Holiday “spoke to” Daniels in other ways. The famously candid director, who has talked frankly about being Black and gay in Hollywood, recently opened up about his longtime addiction to drugs and alcohol. This, he says, was his first movie sober, and it gave him insight into Holiday’s grueling bouts of sobriety and relapse.
“Oh yeah, listen, if you are suffering with an addiction and you stop, you are naked,” he said. “You have that drink and you’re good, you’re able to forget your problems. Do you have enough money to finish the film? Is the film any good? Are you any good? I think that’s why Hitchcock always closed [his show] with that martini shot. Because by the end of the day, you are shaking.”
Daniels has been able to beat back temptation. Holiday never could, not for long, and the film follows her to her death in 1957, still an addict, chained to a hospital bed (a shot Daniels emphasizes as a reference to Jacob Blake) by authorities still hounding her on drug charges.
The movie also follows Black federal narcotics officer Jimmy Fletcher (Trevante Rhodes) as he infiltrates Holiday’s inner circle, then provides evidence that leads to the singer’s arrest.

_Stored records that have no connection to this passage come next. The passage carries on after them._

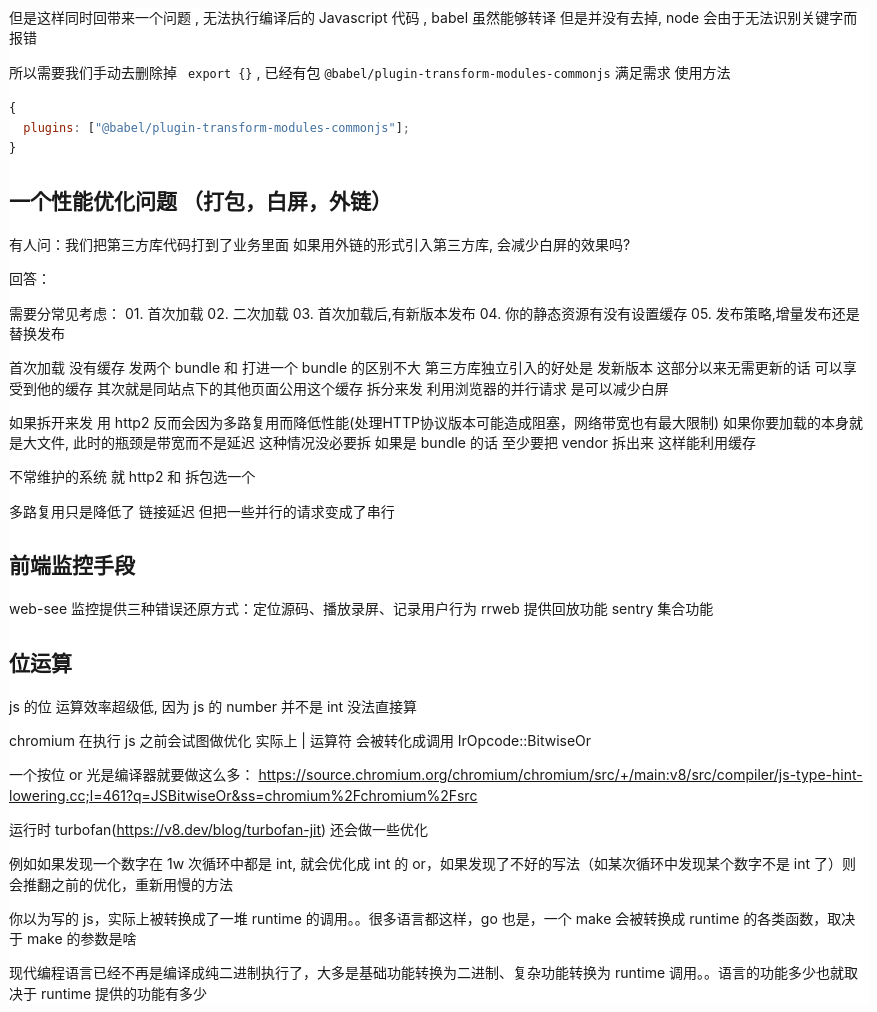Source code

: 
但是这样同时回带来一个问题 , 无法执行编译后的 Javascript 代码 , babel 虽然能够转译 但是并没有去掉, node 会由于无法识别关键字而报错

所以需要我们手动去删除掉 ` export {}` , 已经有包 `@babel/plugin-transform-modules-commonjs` 满足需求
使用方法

```js
{
  plugins: ["@babel/plugin-transform-modules-commonjs"];
}
```

## 一个性能优化问题 （打包，白屏，外链）

有人问：我们把第三方库代码打到了业务里面 如果用外链的形式引入第三方库, 会减少白屏的效果吗?

回答：

需要分常见考虑： 01. 首次加载 02. 二次加载 03. 首次加载后,有新版本发布 04. 你的静态资源有没有设置缓存 05. 发布策略,增量发布还是替换发布

首次加载 没有缓存 发两个 bundle 和 打进一个 bundle 的区别不大
第三方库独立引入的好处是 发新版本 这部分以来无需更新的话 可以享受到他的缓存
其次就是同站点下的其他页面公用这个缓存
拆分来发 利用浏览器的并行请求 是可以减少白屏

如果拆开来发 用 http2 反而会因为多路复用而降低性能(处理HTTP协议版本可能造成阻塞，网络带宽也有最大限制)
如果你要加载的本身就是大文件, 此时的瓶颈是带宽而不是延迟 这种情况没必要拆
如果是 bundle 的话 至少要把 vendor 拆出来 这样能利用缓存

不常维护的系统 就 http2 和 拆包选一个

多路复用只是降低了 链接延迟 但把一些并行的请求变成了串行



## 前端监控手段

web-see 监控提供三种错误还原方式：定位源码、播放录屏、记录用户行为
rrweb 提供回放功能
sentry 集合功能

## 位运算

js 的位 运算效率超级低, 因为 js 的 number 并不是 int 没法直接算

chromium 在执行 js 之前会试图做优化 实际上 | 运算符 会被转化成调用 IrOpcode::BitwiseOr

一个按位 or 光是编译器就要做这么多：
<https://source.chromium.org/chromium/chromium/src/+/main:v8/src/compiler/js-type-hint-lowering.cc;l=461?q=JSBitwiseOr&ss=chromium%2Fchromium%2Fsrc>

运行时 turbofan(<https://v8.dev/blog/turbofan-jit>) 还会做一些优化

例如如果发现一个数字在 1w 次循环中都是 int, 就会优化成 int 的 or，如果发现了不好的写法（如某次循环中发现某个数字不是 int 了）则会推翻之前的优化，重新用慢的方法

你以为写的 js，实际上被转换成了一堆 runtime 的调用。。很多语言都这样，go 也是，一个 make 会被转换成 runtime 的各类函数，取决于 make 的参数是啥

现代编程语言已经不再是编译成纯二进制执行了，大多是基础功能转换为二进制、复杂功能转换为 runtime 调用。。语言的功能多少也就取决于 runtime 提供的功能有多少
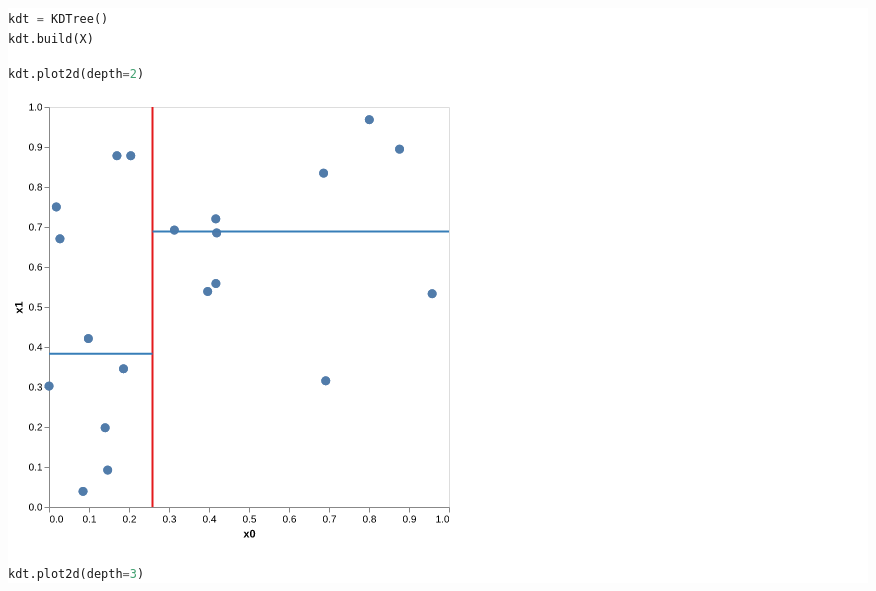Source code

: 


```python
kdt = KDTree()
kdt.build(X)
```


```python
kdt.plot2d(depth=2)
```




    
![png](06_recursive-data-structures_files/06_recursive-data-structures_70_0.png)
    




```python
kdt.plot2d(depth=3)
```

Part of the character’s emotional complexity is drawn from the toll that being a Black police officer in Philadelphia during the Rizzo era took on Daniels’ own father, Cpl. William L. Daniels.
‘I’d never seen him cry before’
“One night he came home crying. I’d never seen him cry before. This was a 6′4″ man, strong, sparred with Muhammad Ali, was his bodyguard when he came to Philadelphia,” said Daniels.
Precisely what happened “he took with him to his grave,” Daniels said. “It haunted him, and I used that energy for Jimmy when her took [Holiday] down.”
Daniels’ father was killed in the line of duty in 1975, and Lee was awarded a Hero Fund Scholarship reserved for children of slain officers, which he used to study theater in college. When he dropped out of school to find work in Los Angeles, he was so afraid to tell his mother that he lived for a while on the streets before taking up residence in a church, which he calls divine intervention.
He began to direct church theater there, started managing some of the actors, getting them film and TV work and learning about life on set from the bottom up. “I never went to film school, but I teach at film schools,” he said. “How crazy is that?”
Next up from Daniels after The United States vs. Billie Holiday is the Netflix movie Concrete Cowboy starring Idris Elba, expected out soon, a filmed-in-Philly project that he produced. The movie was inspired by the urban riding academies of North Philadelphia, and Daniels said he hopes the film draws attention to the difficulty the Fletcher Street Urban Riding Club is having finding stables and facilities for its horses and riders.
Daniels said Concrete Cowboy is one of the most beautiful movies ever to be filmed in the city, and seeing it has him thinking of making his next movie, a ghost story, in Philadelphia.
“What would a Lee Daniels horror movie look like?” he said, laughing as he pondered the question. The awards shows will be keen to find out.